Why is that a mystery?
There is mammoth overcapacity everywhere.

Mish



To: arun gera who wrote (47835)12/20/2005 8:35:35 PM
From: regli  Read Replies (2) | Respond to of 110194
 
>Jobs just migrate from efficient steps to the bottlenecked steps of the supply chain.

Steady increase in manufacturing efficiency has not decreased the overall number of jobs. Similarly, any improvement in robotics and AI is not going to change that...<

This is the standard answer. However, I think it misses a crucial element and that is the growing obsolescence of human capability. Somehow this is an aspect that is never considered in economics textbooks though given human ingenuity it should have been obvious.

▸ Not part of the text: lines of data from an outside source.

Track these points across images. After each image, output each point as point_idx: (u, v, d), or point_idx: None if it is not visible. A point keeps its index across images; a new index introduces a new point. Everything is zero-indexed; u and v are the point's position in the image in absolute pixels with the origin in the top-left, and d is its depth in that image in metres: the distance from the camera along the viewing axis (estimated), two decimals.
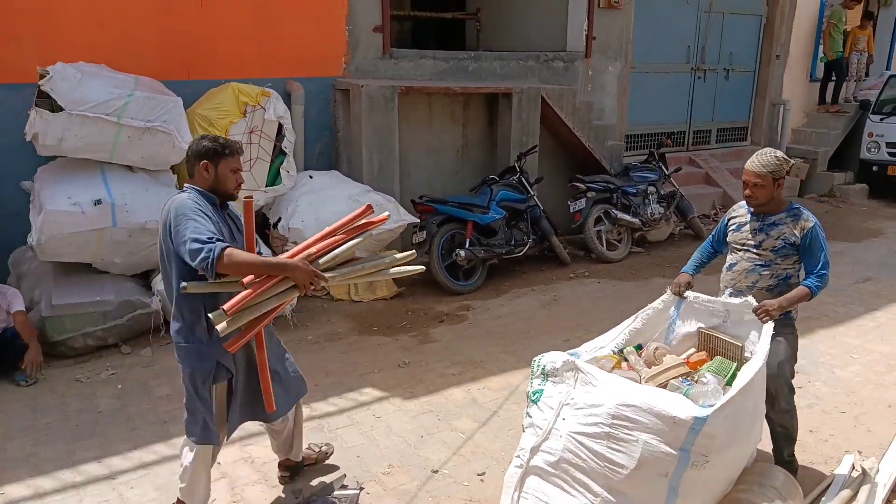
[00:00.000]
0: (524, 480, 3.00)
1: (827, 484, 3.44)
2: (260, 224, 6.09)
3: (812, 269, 3.30)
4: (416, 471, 3.67)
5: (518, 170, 7.02)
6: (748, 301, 3.27)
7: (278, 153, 5.90)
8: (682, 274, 3.60)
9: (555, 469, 2.88)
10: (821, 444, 3.95)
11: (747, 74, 11.01)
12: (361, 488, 3.49)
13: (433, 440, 3.96)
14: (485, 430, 4.08)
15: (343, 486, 3.51)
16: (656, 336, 3.55)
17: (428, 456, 3.80)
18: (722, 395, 2.82)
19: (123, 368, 4.77)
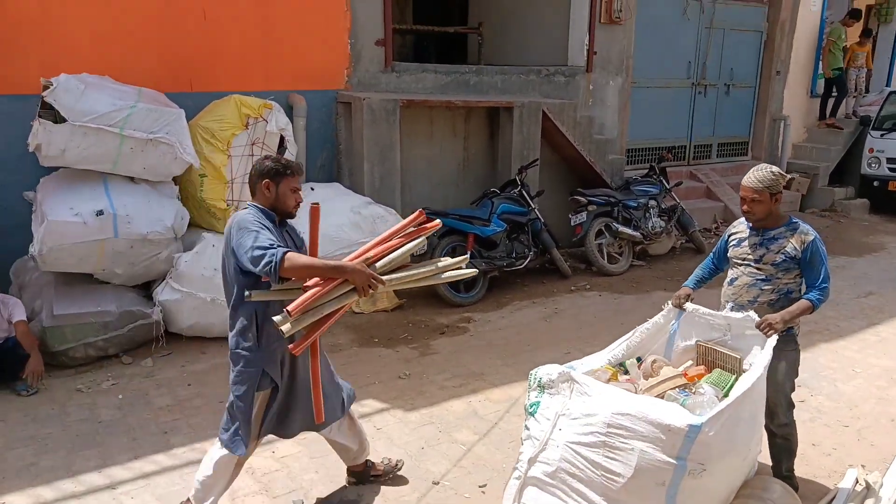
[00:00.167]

At one time, we used sled dogs and elephants as work animals. We later found better tools and mechanisms to perform these jobs and today these animals are primarily there for our pleasure. No productive functionality anymore. These animals still contribute to GDP but their contributions are only a fraction of what they were.

As larger and larger human contributions to the productive process get commoditized due to intense competition, many humans will be left behind without jobs. This scenario seems to fall into your reason #2 as there will be far fewer transactions. Though just as happened to the animals above, some of the more attractive and feature rich ones will continue to function for pleasure and convenience for the full value contributors but the future of the rest (most) will be in serious doubt.

It will be interesting to watch these developments.